The experience of playing WILL: A Wonderful World, is the closest to reading a book that you’ll likely find in any video game. While many narrative-driven games deliver their stories through linear gameplay, animated events and acted or written dialogue, this game instead has next to no graphics and sound effects. WILL is entirely played by reading short stories, each a few minutes long, then rearranging sentences from the text to reshape the order of events, producing different, hopefully better, conclusions.

Each short story is written from the perspective of one of the game’s numerous characters, each of whom has multiple stories that usually connect and flow on from one another. As you read more and more of their lives and try to improve them by rearranging events, you become increasingly invested in the overall picture, and this is how the game keeps its hooks in you, just like any good novel. The storytelling is where WILL: A Wonderful World shines best, especially when multiple character’s stories begin to overlap, showing the same scenes, but from different perspectives. Often, one event will involve and impact multiple characters, while other times characters may only be close to each other by coincidence, and never actually interact, effectively making one character an Easter egg in another one’s life.

The music that plays in the background while reading each story always does a great job at setting the mood and increasing immersion, and some of the tracks are simply excellent, which is why it’s no surprise the game has a menu just for listening to its soundtrack. Occasional controller rumbles and sound effects also help bring the writing to life, as well as illustrations which, unfortunately, are even more infrequent. This is a shame as the game sometimes fails to paint a clear picture of the events in the reader’s mind when it leaves out important details in its descriptive writing. This is likely a side-effect of a deliberate choice to keep each story short, which is a good decision, but only if it were assisted with some more illustrations to help present scenes exactly as the writer imagined. Ambiguity around things like the shape of a room, the positioning of characters etc. leaves the text rearrangement challenge a bit of a guessing game after reading the story. Furthermore, after swapping sentences around, it becomes anyone’s guess what the object of each sentence becomes, so the rearranging game is often (not always) much less about logically solving a puzzle, and much more about trying every possibility until the best outcome is found. This isn’t too much of a problem since the game is aware of this and offers many interesting story endings to read, even for wrong answers.
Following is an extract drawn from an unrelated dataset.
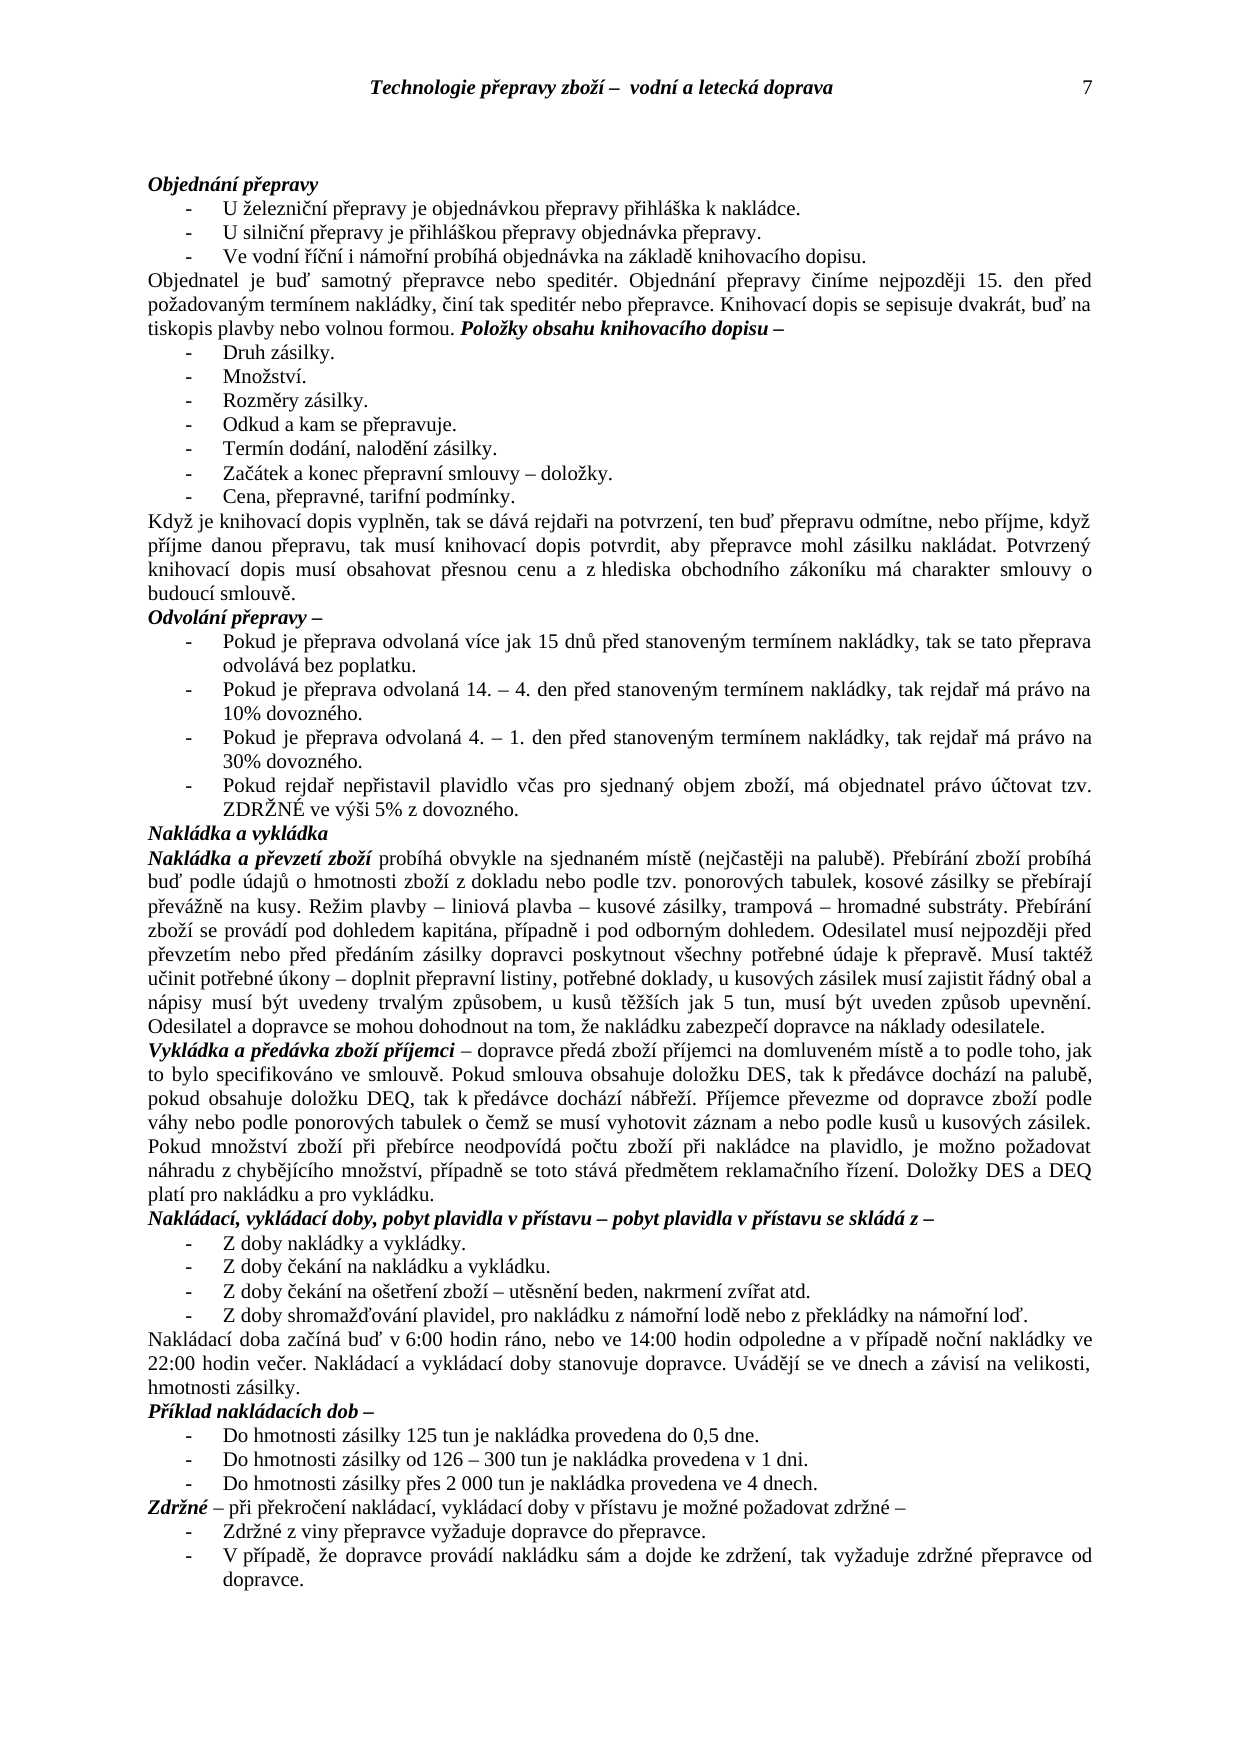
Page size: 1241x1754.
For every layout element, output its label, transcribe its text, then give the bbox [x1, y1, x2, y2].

If you like reading and the idea of seeing multiple endings to many short stories, you’ll likely find over 10 hours of entertainment in WILL: A Wonderful World, much of which will be accompanied by great music in the background. However, not all book lovers should immediately run to the eShop, because it should be noted which types of stories the game likes to tell. There is a variety, and some are purely comedic, but a large number, probably the majority, are about intense violence and similarly depressing events. It doesn’t go into too much detail on gore, but does still paint some gruesome graphics in the imagination, and it can touch on some really disgusting criminal actions that people can commit.

Overall, WILL: A Wonderful World serves a specific audience well, providing a solid core experience for people who like reading intense stories. As the game itself suggests, it should be played with headphones on, in a comfortable position, so it’s a shame the entire game isn’t playable with touch controls only.